# Data to examine

━━━━━━━━━━

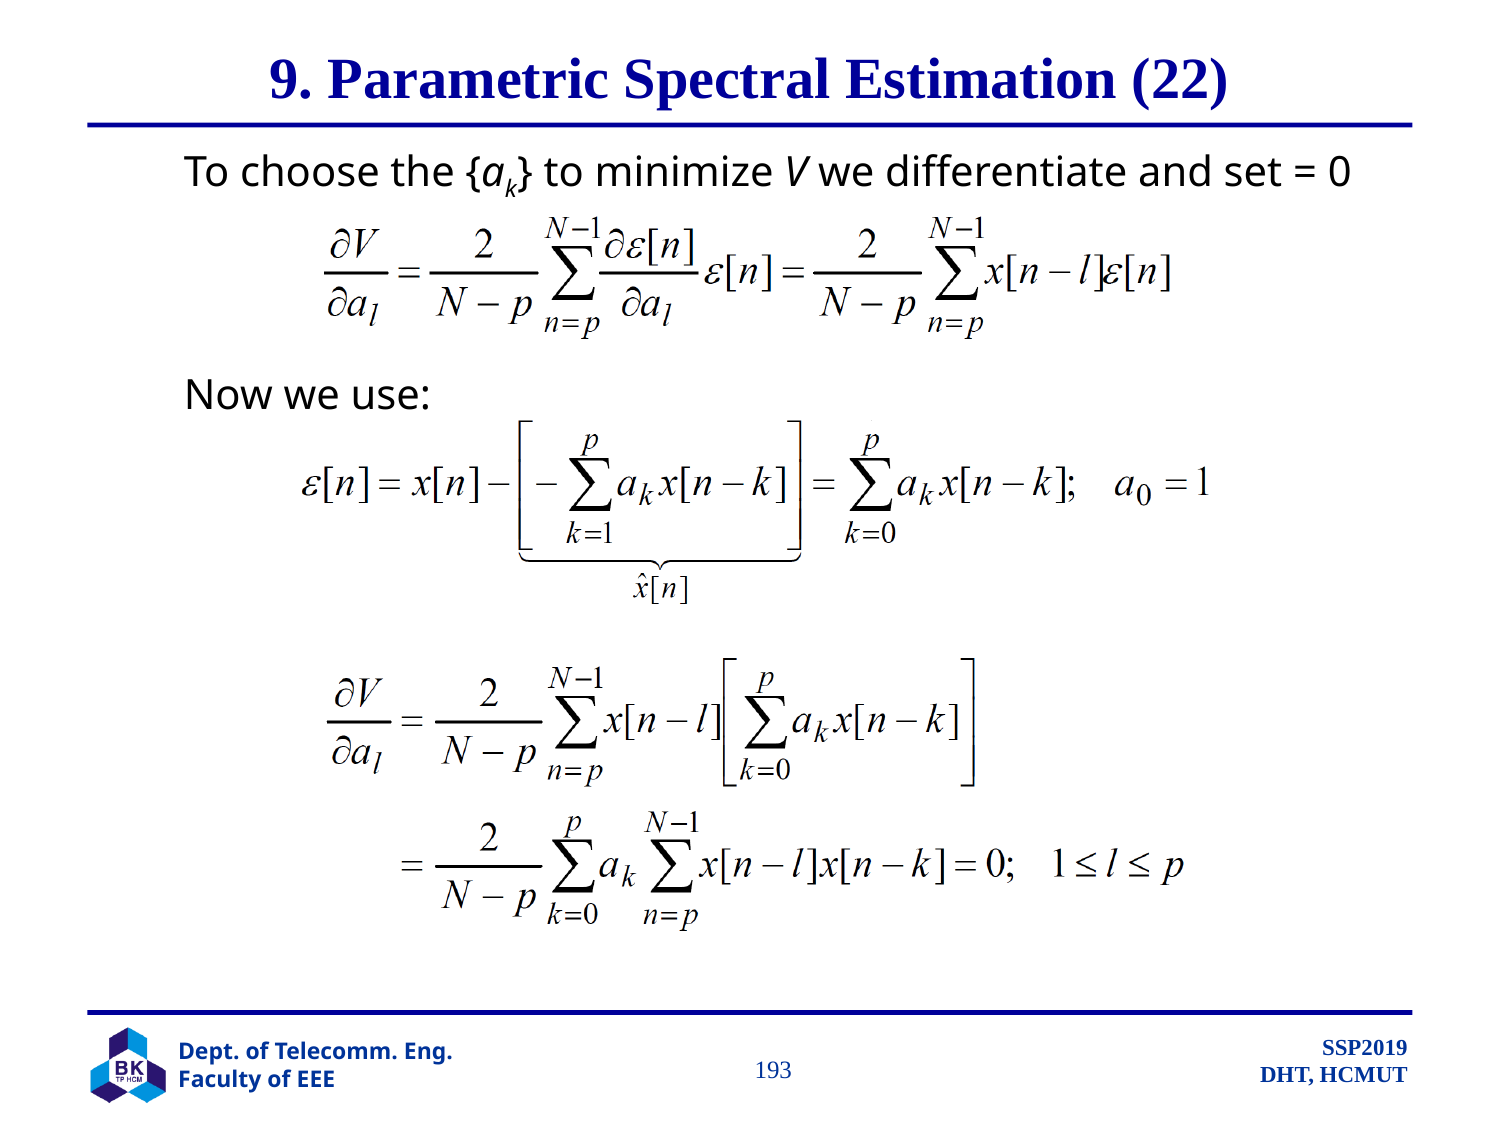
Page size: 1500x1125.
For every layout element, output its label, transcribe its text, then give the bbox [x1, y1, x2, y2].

━━━━━━━━━━

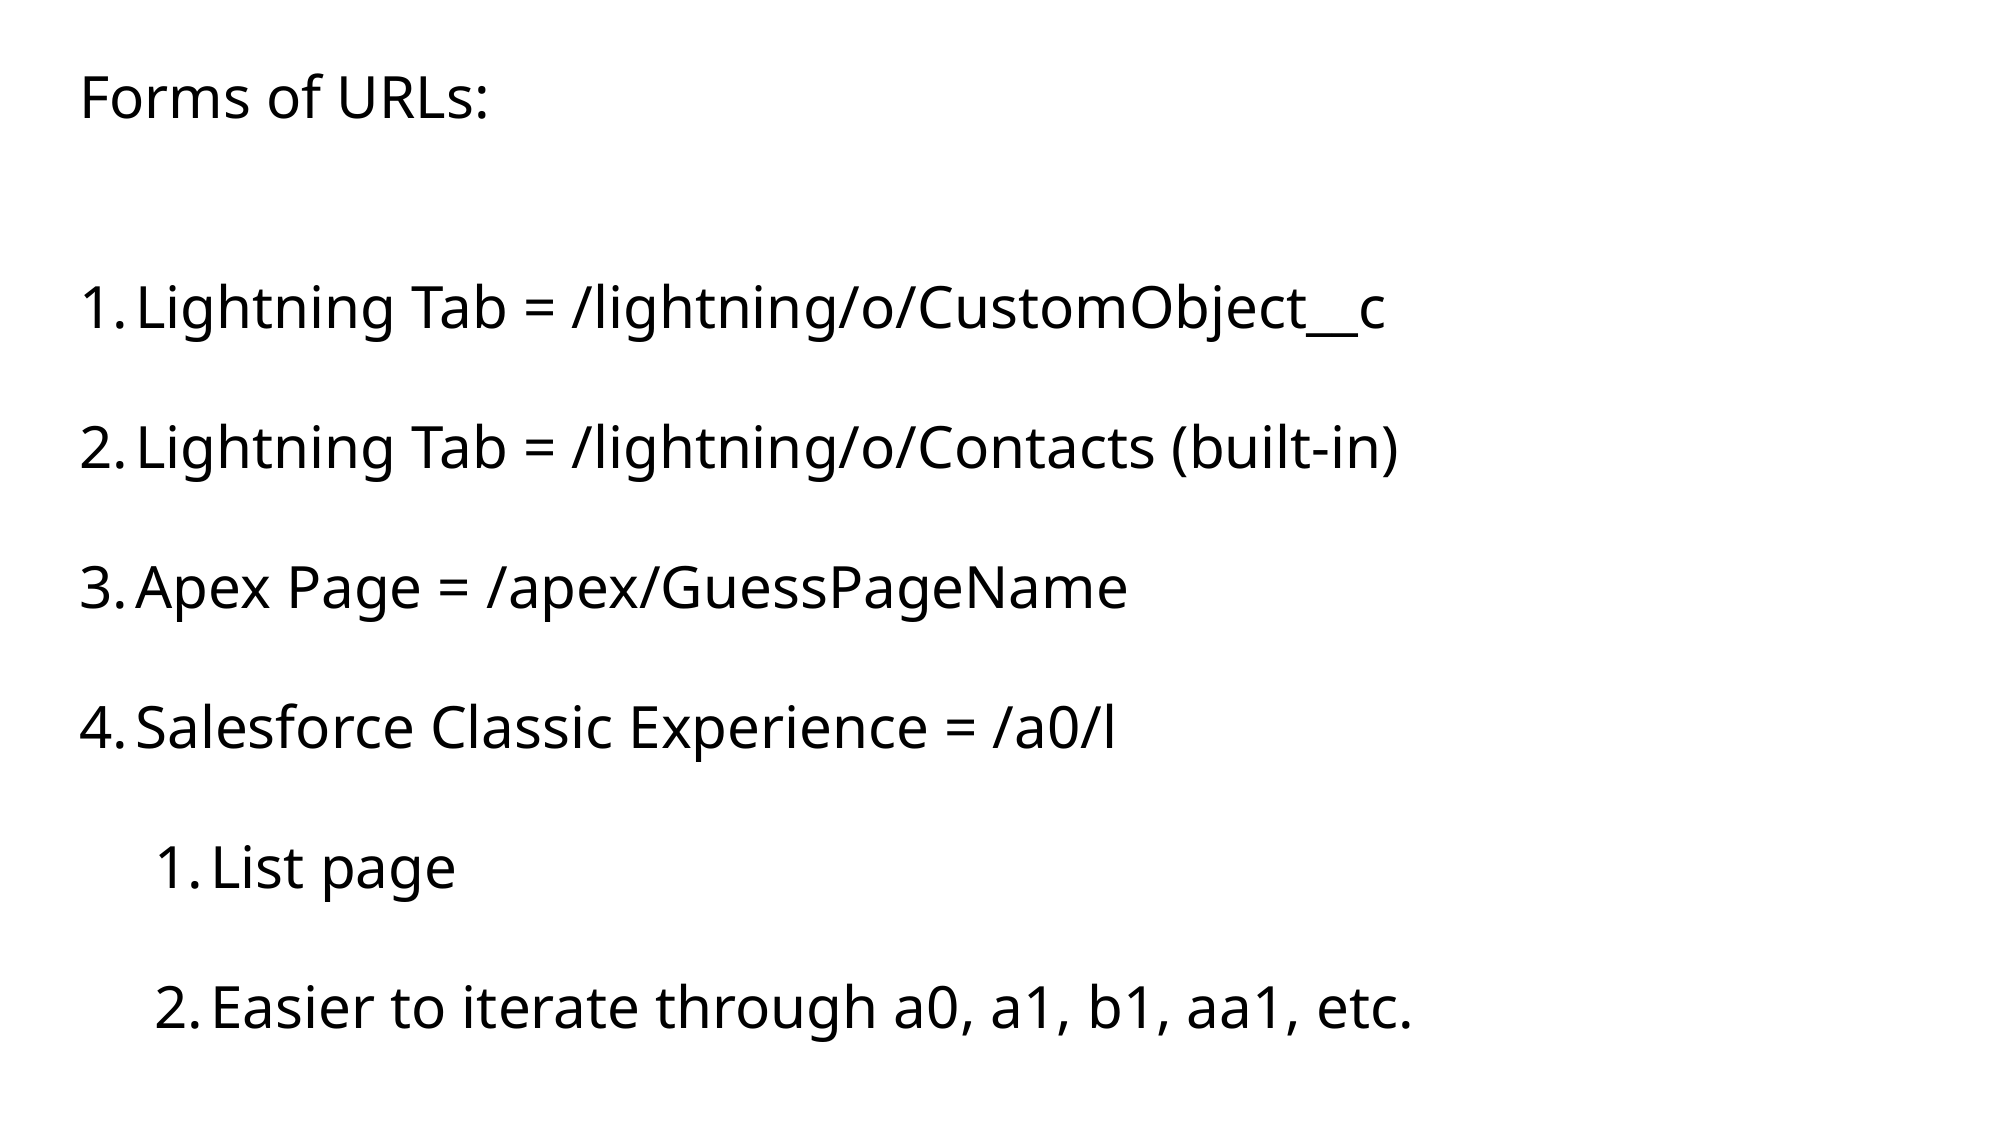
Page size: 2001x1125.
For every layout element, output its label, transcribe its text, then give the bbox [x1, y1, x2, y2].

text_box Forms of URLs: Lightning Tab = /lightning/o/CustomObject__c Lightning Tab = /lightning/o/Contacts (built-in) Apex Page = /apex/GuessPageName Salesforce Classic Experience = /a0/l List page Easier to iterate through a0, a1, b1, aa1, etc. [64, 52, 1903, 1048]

━━━━━━━━━━

Only the number is wanted: how many lines of the material above include the word "size"?

# Result
2